What to produce |
Can you edit the data from the start through the line containing "common name: Aleutian maidenhair fern", replacing "common name" with "vernacular name" and leaving everything else unchanged? Return only those lines.

Records from a data source:
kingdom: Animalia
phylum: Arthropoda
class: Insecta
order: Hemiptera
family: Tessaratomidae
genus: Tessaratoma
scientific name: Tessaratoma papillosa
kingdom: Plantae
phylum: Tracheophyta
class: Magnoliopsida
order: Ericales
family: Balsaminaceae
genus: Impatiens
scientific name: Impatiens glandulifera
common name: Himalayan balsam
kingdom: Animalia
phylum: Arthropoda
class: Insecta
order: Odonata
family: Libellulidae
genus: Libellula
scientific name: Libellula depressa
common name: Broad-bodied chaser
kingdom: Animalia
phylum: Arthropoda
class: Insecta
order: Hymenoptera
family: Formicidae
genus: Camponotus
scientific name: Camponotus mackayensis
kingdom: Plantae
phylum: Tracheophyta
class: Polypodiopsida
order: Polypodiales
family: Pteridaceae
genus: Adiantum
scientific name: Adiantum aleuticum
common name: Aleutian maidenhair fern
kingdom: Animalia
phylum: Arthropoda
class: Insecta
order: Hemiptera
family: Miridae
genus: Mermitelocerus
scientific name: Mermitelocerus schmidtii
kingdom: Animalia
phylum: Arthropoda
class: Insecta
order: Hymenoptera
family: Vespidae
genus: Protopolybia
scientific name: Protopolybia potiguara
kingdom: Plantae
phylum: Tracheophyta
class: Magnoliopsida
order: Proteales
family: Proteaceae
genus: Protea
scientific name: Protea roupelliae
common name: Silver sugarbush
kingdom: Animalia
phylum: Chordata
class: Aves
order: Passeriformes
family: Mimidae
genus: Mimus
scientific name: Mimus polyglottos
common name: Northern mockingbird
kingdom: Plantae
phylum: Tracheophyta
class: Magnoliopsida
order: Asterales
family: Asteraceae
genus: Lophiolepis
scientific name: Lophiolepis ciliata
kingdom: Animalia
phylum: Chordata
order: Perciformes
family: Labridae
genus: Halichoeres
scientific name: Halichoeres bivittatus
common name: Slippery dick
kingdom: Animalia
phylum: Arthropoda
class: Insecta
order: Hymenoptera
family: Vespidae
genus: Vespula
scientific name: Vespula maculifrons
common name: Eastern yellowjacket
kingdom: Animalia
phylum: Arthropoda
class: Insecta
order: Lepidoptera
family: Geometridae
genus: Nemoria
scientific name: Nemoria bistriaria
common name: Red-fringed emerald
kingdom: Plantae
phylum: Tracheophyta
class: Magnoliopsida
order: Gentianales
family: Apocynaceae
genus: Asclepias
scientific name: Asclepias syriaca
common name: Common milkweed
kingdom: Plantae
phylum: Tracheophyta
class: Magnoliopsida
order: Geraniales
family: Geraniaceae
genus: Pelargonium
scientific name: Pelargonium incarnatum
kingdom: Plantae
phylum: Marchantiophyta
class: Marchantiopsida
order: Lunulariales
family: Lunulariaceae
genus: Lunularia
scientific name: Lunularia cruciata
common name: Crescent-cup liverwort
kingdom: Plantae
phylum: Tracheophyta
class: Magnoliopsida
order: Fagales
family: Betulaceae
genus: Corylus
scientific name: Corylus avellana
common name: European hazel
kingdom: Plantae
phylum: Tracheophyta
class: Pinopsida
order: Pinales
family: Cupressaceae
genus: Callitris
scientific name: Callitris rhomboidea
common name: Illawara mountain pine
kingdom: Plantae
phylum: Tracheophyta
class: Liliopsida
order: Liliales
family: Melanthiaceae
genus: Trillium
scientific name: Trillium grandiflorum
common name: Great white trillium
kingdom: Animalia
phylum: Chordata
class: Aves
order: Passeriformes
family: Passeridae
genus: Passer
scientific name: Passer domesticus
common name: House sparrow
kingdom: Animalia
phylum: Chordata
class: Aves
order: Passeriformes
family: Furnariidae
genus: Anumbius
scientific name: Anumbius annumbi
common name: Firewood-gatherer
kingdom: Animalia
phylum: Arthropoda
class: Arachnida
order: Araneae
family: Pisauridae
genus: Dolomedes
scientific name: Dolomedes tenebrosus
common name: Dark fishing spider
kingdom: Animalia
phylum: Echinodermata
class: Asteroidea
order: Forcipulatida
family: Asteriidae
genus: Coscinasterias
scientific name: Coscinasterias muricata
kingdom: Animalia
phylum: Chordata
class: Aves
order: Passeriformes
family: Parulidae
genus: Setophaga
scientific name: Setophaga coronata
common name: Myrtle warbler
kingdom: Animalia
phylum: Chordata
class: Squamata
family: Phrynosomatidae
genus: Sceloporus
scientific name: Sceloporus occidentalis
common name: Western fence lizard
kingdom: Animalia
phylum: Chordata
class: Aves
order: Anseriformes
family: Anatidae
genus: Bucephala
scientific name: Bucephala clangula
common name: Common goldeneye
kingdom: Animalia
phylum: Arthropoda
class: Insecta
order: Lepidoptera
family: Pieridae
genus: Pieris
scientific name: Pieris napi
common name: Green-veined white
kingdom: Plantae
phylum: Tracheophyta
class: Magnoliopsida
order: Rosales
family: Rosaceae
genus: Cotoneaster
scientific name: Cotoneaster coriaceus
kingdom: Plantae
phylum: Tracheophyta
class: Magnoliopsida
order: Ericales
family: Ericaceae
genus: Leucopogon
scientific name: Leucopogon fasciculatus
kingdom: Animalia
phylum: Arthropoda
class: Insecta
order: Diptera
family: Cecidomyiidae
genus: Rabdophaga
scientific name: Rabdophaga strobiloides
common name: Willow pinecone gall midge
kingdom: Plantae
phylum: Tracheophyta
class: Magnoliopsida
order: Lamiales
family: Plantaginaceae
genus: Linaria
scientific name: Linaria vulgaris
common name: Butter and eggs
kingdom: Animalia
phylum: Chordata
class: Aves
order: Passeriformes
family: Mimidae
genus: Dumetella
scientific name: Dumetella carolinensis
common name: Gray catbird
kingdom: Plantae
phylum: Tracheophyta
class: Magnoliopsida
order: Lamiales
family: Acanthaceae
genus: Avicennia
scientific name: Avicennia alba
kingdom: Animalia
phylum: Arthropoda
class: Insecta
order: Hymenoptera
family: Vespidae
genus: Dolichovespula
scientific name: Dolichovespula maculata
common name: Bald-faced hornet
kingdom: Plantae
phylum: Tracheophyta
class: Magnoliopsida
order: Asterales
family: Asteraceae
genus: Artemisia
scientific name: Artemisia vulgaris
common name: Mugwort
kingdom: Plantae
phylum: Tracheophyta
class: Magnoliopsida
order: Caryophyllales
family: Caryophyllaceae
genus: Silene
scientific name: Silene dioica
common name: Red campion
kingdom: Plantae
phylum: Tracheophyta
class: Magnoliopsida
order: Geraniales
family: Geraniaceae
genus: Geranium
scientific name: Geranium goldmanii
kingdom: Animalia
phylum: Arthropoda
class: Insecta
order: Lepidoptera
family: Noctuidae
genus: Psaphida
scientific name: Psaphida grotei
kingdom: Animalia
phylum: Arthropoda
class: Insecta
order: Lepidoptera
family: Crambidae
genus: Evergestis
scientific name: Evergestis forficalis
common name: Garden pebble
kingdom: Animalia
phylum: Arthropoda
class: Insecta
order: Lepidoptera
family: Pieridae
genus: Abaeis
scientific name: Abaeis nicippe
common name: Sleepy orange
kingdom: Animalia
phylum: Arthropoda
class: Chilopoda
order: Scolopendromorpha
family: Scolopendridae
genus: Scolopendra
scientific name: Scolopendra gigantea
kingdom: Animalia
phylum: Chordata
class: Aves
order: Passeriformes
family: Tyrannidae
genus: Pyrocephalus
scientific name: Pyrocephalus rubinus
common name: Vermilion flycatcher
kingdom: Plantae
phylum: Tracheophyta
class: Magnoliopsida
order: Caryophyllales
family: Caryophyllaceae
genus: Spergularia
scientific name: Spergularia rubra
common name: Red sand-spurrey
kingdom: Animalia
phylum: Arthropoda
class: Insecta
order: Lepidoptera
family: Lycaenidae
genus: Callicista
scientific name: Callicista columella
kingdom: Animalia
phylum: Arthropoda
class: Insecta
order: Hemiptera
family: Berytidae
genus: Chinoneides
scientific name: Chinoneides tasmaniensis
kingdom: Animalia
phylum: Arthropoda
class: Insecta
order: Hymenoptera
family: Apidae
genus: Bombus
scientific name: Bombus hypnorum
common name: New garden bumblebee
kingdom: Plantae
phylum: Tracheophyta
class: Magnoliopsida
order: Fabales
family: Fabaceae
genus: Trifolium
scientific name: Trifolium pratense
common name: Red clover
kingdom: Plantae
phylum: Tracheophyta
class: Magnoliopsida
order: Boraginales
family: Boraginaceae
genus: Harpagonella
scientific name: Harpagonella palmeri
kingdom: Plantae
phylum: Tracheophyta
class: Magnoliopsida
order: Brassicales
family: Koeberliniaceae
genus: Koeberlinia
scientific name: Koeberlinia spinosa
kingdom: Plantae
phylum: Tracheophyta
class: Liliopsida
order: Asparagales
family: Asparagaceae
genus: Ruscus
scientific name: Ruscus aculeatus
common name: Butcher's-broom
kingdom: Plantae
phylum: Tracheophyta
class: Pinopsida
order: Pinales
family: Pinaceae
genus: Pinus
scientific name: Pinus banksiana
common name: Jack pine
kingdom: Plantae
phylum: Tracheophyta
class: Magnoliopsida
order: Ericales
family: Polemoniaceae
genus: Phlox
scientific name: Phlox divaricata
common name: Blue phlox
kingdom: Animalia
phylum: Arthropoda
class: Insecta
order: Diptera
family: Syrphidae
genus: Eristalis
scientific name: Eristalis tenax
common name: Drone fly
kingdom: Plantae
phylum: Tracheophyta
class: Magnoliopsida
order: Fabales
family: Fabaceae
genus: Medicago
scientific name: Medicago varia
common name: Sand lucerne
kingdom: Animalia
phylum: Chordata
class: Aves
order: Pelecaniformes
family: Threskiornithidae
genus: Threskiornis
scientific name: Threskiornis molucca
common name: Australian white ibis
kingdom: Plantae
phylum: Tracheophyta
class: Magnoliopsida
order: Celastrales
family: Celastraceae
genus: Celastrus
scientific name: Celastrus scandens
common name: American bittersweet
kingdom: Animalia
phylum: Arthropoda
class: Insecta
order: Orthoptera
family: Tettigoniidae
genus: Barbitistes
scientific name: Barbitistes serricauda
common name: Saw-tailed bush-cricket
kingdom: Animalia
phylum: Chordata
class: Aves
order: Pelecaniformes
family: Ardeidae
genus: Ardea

Written reply |
kingdom: Animalia
phylum: Arthropoda
class: Insecta
order: Hemiptera
family: Tessaratomidae
genus: Tessaratoma
scientific name: Tessaratoma papillosa
kingdom: Plantae
phylum: Tracheophyta
class: Magnoliopsida
order: Ericales
family: Balsaminaceae
genus: Impatiens
scientific name: Impatiens glandulifera
vernacular name: Himalayan balsam
kingdom: Animalia
phylum: Arthropoda
class: Insecta
order: Odonata
family: Libellulidae
genus: Libellula
scientific name: Libellula depressa
vernacular name: Broad-bodied chaser
kingdom: Animalia
phylum: Arthropoda
class: Insecta
order: Hymenoptera
family: Formicidae
genus: Camponotus
scientific name: Camponotus mackayensis
kingdom: Plantae
phylum: Tracheophyta
class: Polypodiopsida
order: Polypodiales
family: Pteridaceae
genus: Adiantum
scientific name: Adiantum aleuticum
vernacular name: Aleutian maidenhair fern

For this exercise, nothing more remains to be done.